Example 2 A varnish was prepared in the same manner as in Example 1 except that 204 parts of aluminum hydroxide and 102 parts of talc were used as the inorganic fillers in the formulation of the varnish of Example 1, and further, Example 1 A composite copper clad laminate was manufactured in the same manner as in.

Comparative Example 1 Epoxy resin (epoxy equivalent 420, solid content 75% by weight) 24
0 parts, cresol novolac epoxy resin (epoxy equivalent 210, solid content 70% by weight) 26 parts, bisphenol A type novolac resin (hydroxyl value 118, solid content 70% by weight) 87 parts,
As an inorganic filler, 259 parts of talc, 0.1 part of 2-ethyl-4-methylimidazole and methyl cellosolve were added,
An epoxy resin varnish having a resin solid content of 80% by weight was prepared.
Further, a composite copper-clad laminate was produced in the same manner as in Example 1.

Comparative Example 2 A varnish was prepared in the same manner as in Comparative Example 1 except that talc was replaced with aluminum hydroxide as the inorganic filler in the varnish formulation of Comparative Example 1, and further the same as in Comparative Example 1. To produce a composite copper clad laminate.

Using the composite copper clad laminates produced in Examples 1-2 and Comparative Examples 1-2, solder heat resistance, thermal shock resistance, through-hole reliability, tracking resistance, flame retardancy, and generation of voids. Since the situation was tested, the results are shown in Table 1.
It was shown to. The present invention was excellent in any of the characteristics, and the effect of the present invention could be confirmed.

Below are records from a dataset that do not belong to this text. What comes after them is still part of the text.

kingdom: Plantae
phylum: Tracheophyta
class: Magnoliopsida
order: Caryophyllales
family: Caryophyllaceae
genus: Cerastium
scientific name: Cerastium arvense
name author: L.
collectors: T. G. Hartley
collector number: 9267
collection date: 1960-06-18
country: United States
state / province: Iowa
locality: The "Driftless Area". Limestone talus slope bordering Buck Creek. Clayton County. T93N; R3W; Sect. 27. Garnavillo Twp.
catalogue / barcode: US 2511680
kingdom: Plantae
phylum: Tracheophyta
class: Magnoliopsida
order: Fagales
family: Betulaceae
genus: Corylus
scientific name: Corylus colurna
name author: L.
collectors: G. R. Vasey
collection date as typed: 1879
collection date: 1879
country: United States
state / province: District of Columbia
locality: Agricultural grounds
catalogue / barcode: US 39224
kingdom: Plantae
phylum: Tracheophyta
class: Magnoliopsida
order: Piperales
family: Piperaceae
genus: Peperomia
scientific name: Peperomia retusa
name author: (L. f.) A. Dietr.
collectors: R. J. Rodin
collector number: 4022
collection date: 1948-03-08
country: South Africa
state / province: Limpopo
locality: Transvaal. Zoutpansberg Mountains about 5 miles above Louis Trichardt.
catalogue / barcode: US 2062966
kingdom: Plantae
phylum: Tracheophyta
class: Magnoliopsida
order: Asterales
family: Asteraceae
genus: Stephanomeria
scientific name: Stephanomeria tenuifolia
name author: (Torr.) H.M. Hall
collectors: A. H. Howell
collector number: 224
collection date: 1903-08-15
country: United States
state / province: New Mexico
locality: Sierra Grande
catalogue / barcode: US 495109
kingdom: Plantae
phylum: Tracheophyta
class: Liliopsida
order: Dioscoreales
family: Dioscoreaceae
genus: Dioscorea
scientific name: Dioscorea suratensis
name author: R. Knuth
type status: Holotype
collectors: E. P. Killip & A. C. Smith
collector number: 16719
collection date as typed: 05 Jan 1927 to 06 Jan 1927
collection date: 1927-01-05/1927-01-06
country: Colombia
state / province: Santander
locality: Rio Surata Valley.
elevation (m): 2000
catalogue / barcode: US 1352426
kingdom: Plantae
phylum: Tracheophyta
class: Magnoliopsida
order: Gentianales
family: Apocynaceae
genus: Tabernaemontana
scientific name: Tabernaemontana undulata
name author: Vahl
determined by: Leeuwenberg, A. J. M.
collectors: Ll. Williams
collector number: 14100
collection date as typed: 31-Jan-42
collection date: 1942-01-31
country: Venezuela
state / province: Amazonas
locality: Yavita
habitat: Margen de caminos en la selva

Solder heat resistance is a composite copper clad laminate 2
A 5 mm × 25 mm test piece was floated in a solder bath at 260 ° C. and 280 ° C., and the time until blistering occurred was tested. Thermal shock resistance is a 50 mm × 50 mm test piece obtained by etching copper foil.
Ten pieces were pretreated under the conditions of 122 ° C., 0.1 MPa, 7 hours, and then dipped in a solder bath at 260 ° C. for 30 seconds, and the presence or absence of blistering was tested. Through-hole reliability is achieved by making a 200-hole conductive through-hole substrate and using it at 260 ° C oil.
After soaking for 10 seconds, soaking in oil at 20 ° C for 10 seconds is one cycle, and the conduction resistance is measured at each cycle.
The number of cycles until disconnection was measured. Flame retardant is UL9
It tested based on 4 test methods. For the occurrence of voids, the number of voids in 30 composite copper-clad laminates was examined. The tracking resistance was tested by the IEC electrolytic drop method.

[0028]

[Table 1]

[0029]

As is clear from the above description and Table 1, the composite copper-clad laminate of the present invention has heat resistance, moisture resistance, thermal shock resistance, interlayer bonding strength, tracking resistance, flame retardancy, and through. It is excellent in hole reliability, low in resin viscosity, easy to apply and impregnate, does not generate toxic gas because it is non-halogen, and generates few voids, which is suitable for electronic equipment.

─────────────────────────────────────────────────── ─── Continuation of the front page (51) Int.Cl. ⁶ Identification code Internal reference number FI Technical display location C08K 3/02 NKU C08K 3/02 NKU C08L 63/00 NJW C08L 63/00 NJW H05K 1/03 630 H05K 1/03 630F

Claims (1)

(57) [Claims] 1. A composite copper-clad laminate in which a plurality of prepregs obtained by impregnating and drying a glass substrate with an epoxy resin composition are laminated in a composite structure, and copper foils are laminated on at least one surface of the prepregs and integrally molded. And (A) bisphenol A type epoxy resin, (B) novolac type epoxy resin, (C) bisphenol A, (D) phenol novolac resin, (E) red phosphorus and (F) inorganic filler as essential components, All components [(A) + (B) +
(C) + (D)], a step of impregnating a base material with an epoxy resin composition containing 35 to 150% by weight of red phosphorus of (E) and an inorganic filler of (F) and drying. 2. A composite copper-clad laminate, comprising: (A) a bisphenol A type epoxy resin and (B) a novolac type epoxy resin, and (C) a prepreg obtained by reacting with bisphenol A.